O desmonte do programa nuclear brasileiro
Redação DM
Publicado em 3 de março de 2018 às 20:55 | Atualizado há 5 meses
- O Brasil é o sétimo maior produtor de urânio do mundo e domina, com tecnologia 100% nacional, todo o ciclo de enriquecimento do principal combustível atômico. Mas tudo isso está se esvaindo pelo ralo do entreguismo
O boletim Conexão UFRJ, da Universidade Federal do Rio de Janeiro, em sua edição de fevereiro, dedica suas páginas ao desmonte do setor nucelar brasileiro, algo que deixa o Brasil fora do mercado global.
Construído a duras penas desde os tempos de Getúlio Vargas, o Brasil Potência Nuclear vai ficando cada vez mais um sonho distante. Em vez de progredirmos nesta área, estamos regredindo a passos larguíssimos.
Junto com Estados Unidos da América e Rússia, o Brasil faz parte do pequeno grupo de nações que domina, de modo autossuficiente, o ciclo do combustível nuclear para a geração de energia elétrica. Uma coisa que ninguém diz, porque é meio constrangedor, é que dominar o ciclo de enriquecimento do urânio é adquirir capacidade para fazer a bomba atômica. E o brasil já tem esta capacidade.
Uma bomba atômica, como as que destruíram Hiroshina e Nagasaki, é um artefato relativamente simples. Uma boa porretada sobre uma pequena quantidade de urânio enriquecido provoca uma explosão apocalítica. O pulo do gato está em obter o urânio enriquecido a mais de 90%. Isto o Brasil, graças ao almirante Othon Pinheiro, pode fazer, se quiser. Daí a pressão internacional sobre o Brasil para que desative o seu programa nuclear.

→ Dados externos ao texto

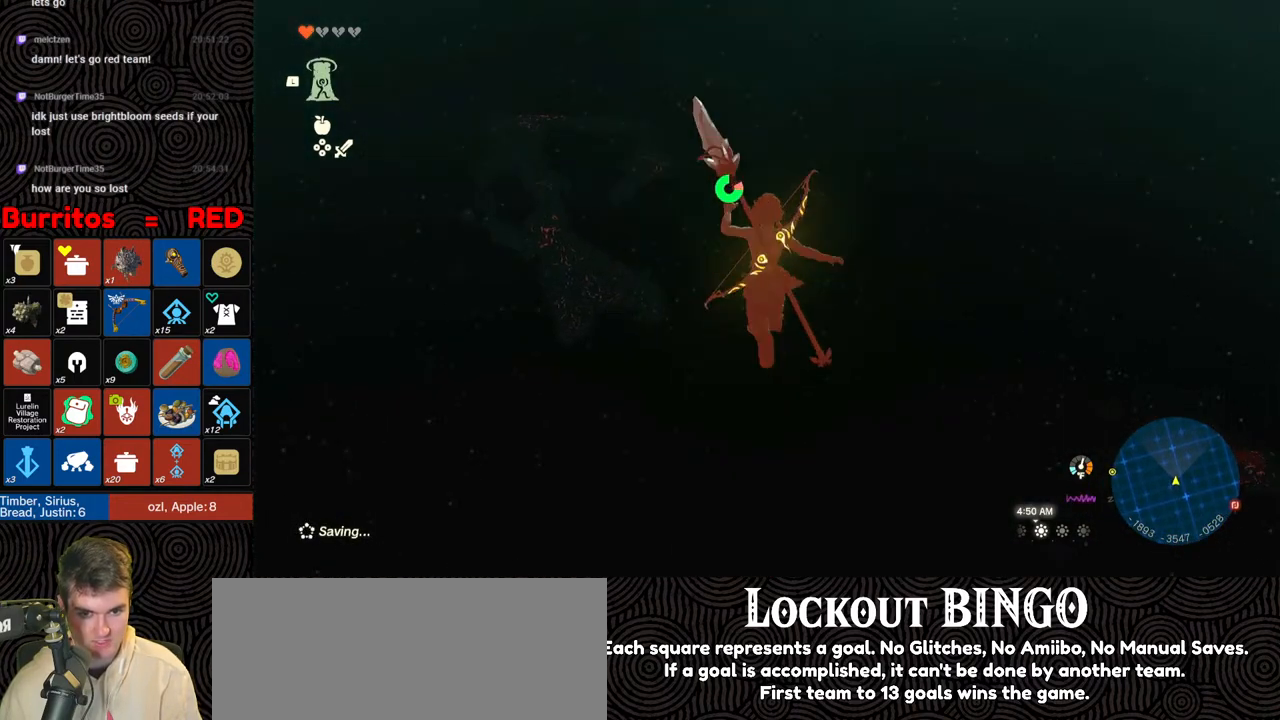
{"buttons": [], "left_stick": "up", "right_stick": "up-left", "events": [[17, "X", "down"], [100, "X", "up"], [183, "X", "down"], [183, "right_stick", "up-left"], [267, "X", "up"]]}
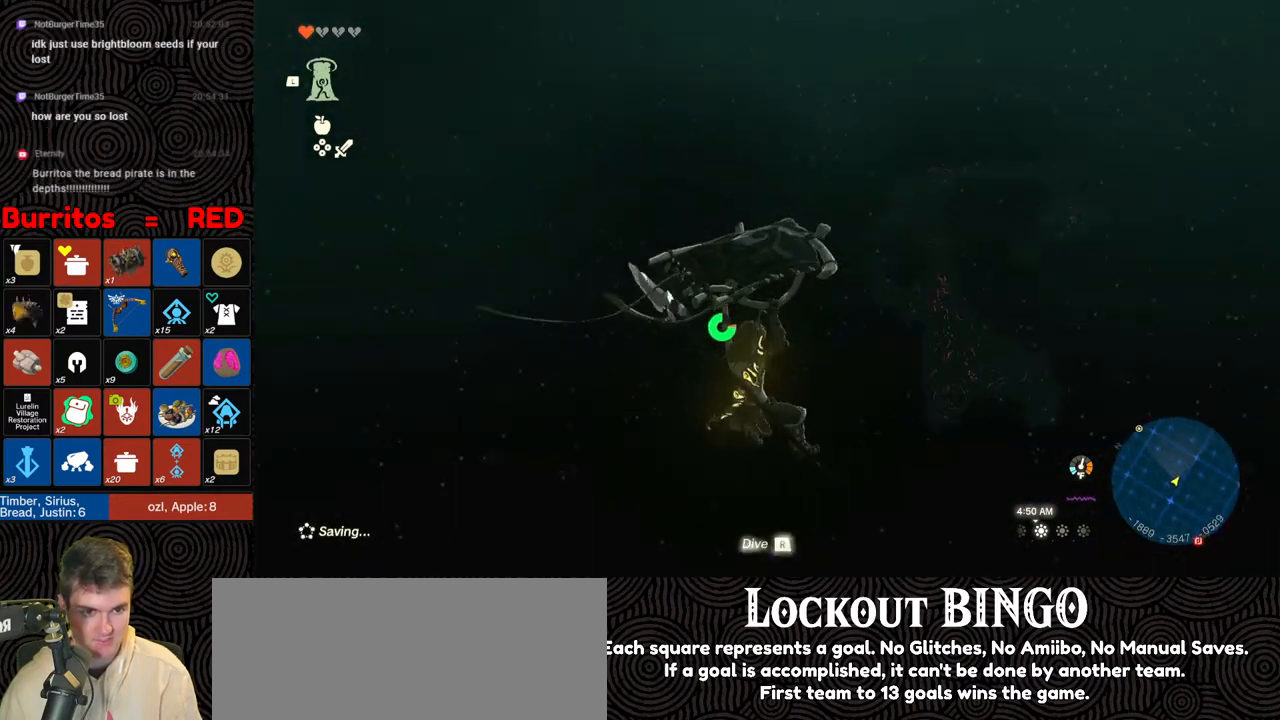
{"buttons": [], "left_stick": "up", "right_stick": "center", "events": [[217, "right_stick", "center"]]}
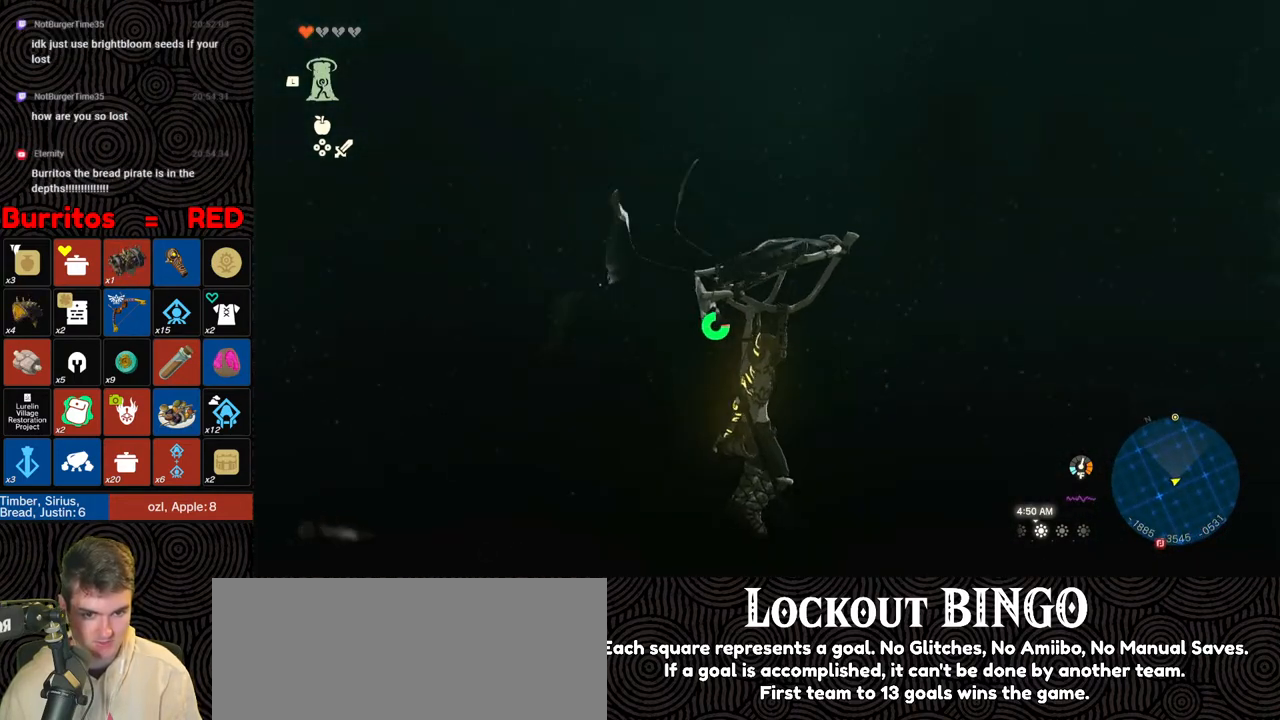
{"buttons": [], "left_stick": "up-right", "right_stick": "right", "events": [[267, "right_stick", "right"], [383, "left_stick", "up-right"]]}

Os outros países ou têm a tecnologia ou a matéria-prima, mas não as duas juntas, diz o boletim. Além dos três citados, somente mais oito países completaram o ciclo tecnológico do enriquecimento do urânio – mas estes dependem da importação do minério. O Brasil é tem a sétima maior reserva mundial de urânio. Temos o insumo e temos o Know how. Isto poderia ser anão apenas fonte de orgulho para os brasileiros como ainda fator de geração de riqueza para a nação, já que a energia nucelar emprega para fins pacífica é muito mais atraente do ponto de vista econômico do que do militar.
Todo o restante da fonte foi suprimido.